From a greenness perspective, automation often involves miniaturisation. When transitioning from manual to automated workflows, a scaling factor is often applied from the larger volumes handled manually to the smaller volumes the robot can handle. Scaling down can clearly reduce the direct impact of the methodology, as smaller volumes lead to less waste and a reduced toxic reagent burden.
Certain robotic platform formats also allow highly efficient hazard containment through sealed vessels and, where appropriate, operation inside a fume hood. Both measures can limit analyst exposure to toxic substances. These aspects align well with the principles of green chemistry, especially regarding reagent toxicity and operator safety.

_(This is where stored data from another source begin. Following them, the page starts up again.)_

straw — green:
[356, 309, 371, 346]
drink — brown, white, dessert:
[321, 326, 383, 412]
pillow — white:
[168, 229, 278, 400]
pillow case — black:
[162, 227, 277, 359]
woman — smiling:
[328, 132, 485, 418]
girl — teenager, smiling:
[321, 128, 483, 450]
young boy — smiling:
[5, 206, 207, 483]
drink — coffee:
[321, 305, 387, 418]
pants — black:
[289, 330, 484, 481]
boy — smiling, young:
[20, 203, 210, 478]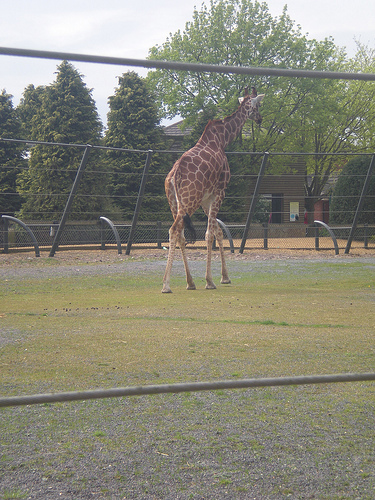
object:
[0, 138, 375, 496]
enclosure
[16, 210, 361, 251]
structure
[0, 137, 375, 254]
fence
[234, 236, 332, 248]
ground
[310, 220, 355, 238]
wall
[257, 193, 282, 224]
window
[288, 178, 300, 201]
plaque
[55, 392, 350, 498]
ground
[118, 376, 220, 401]
post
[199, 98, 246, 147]
neck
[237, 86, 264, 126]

Energy consumption is probably comparable to that of the same equipment on the bench, but I don’t have enough data to claim a significant reduction. To better understand this, we ran an experiment using a smart plug to measure the energy consumption of an automated workflow performing dispersive liquid-liquid microextraction over 8 hours, preparing a full batch of 40 samples. The system’s idle power demand was approximately 62 Wh, comparable to running an old incandescent light bulb for the same time. When running, the average energy consumption across the automated tasks remained modest (73 Wh), comparable to a few minutes of household vacuuming.
Redness-wise, analytical automation offers increased control, for example, over experimental parameters, randomisation, and batch processing, as well as improved consistency through reduced human error and increased precision. These directly influence figures of merit and, therefore, data quality, leading to a consequent reduction in repeated runs and, therefore, waste of resources.
Last but not least comes blueness: the practical utility aspect of the analytical methodology. This is where the convenience associated with automation truly shines: through delegation, traceability, and multitasking. For instance, instrument-top platforms can not only prepare samples but also inject them directly into a GC or LC system, facilitating end-to-end operation and reducing operator touch time.
But this perspective still does not fully capture the impact on the social and economic pillars, nor the circularity angle, where many of the trade-offs are likely to emerge. And that is when we go back to the beginning: systems and nexus thinking need to be part of the picture.
References
1. Psillakis E., TrAC Trends in Analytical Chemistry, 2025, 191,118371.
2.Nowak P.M et al. TrAC Trends in Analytical Chemistry, 2021,138, 116223.